Yogipineapple123 · 18/12/2022 20:46

Do you think shared ownership resale can be a good option to try to get on the property ladder in London?

I do not like the look of new build shared ownership properties as they seem to have a new build premium, but the resales look more reasonably priced. Am I missing something or could this finally be my chance!?

OP posts:
Wishingforwinter · 18/12/2022 20:54

Shared ownership can be a viable option as long as you properly do your research and read through all of the associated costs. Personally I wouldn't touch it but for some it's their only option to getting on the ladder.

  1. Obviously you pay rent on the portion you don't own alongside the mortgage
  2. pretty much every shared ownership i've seen has some form of ground rent or service fee which can get extremely expensive
  3. You are liable for 100% of maintenance costs even if you own 25%
  4. Alot of places will let you staircase (buy more shares to eventually own the whole house). Check this as quite a few have a clause where you can only staircase to 80%. Also buying new shares is based on the CURRENT value. Say you own 50%. At the time of purchase the whole house is worth 200,000. Your mortgage + Deposit is £100,000. Wait five years. The house is now worth £250,000. Any shares you buy will be based on the value of £250,000 (so you now need a 150k mortgage for the rest instead of 100K)..This makes it difficult for people to buy more as the house prices raise faster than their wage and affordability.
seekingasimplelife · 19/12/2022 22:26

Good advice from @Wishingforwinter

My first property was a shared ownership (not London, and many years ago).
I had no problems at all reselling it, and it was a great way to get onto the property ladder with limited outlay and means. If you are having to pay rent anyway it makes sense to have a stake in the place and benefit from its appreciation, as well as the much greater security of part ownership over rental.

A few things to look out for and think about…
A good location is particularly important for shared ownership when it comes to selling. Also beware of any construction or clauses that might prove difficult to secure a mortgage on in future.

*Input data*
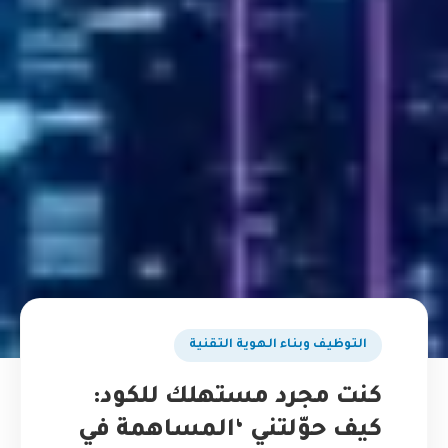
التوظيف وبناء الهوية التقنية
كنت مجرد مستهلك للكود:
كيف حوّلتني ‘المساهمة في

*Directions for this task*
Reproduce the passage of the forum thread on shared ownership between "Do you think" and "on the ladder.", inclusive, without changing any wording.

*Answer for this exercise*
Do you think shared ownership resale can be a good option to try to get on the property ladder in London?

I do not like the look of new build shared ownership properties as they seem to have a new build premium, but the resales look more reasonably priced. Am I missing something or could this finally be my chance!?

OP posts:
Wishingforwinter · 18/12/2022 20:54

Shared ownership can be a viable option as long as you properly do your research and read through all of the associated costs. Personally I wouldn't touch it but for some it's their only option to getting on the ladder.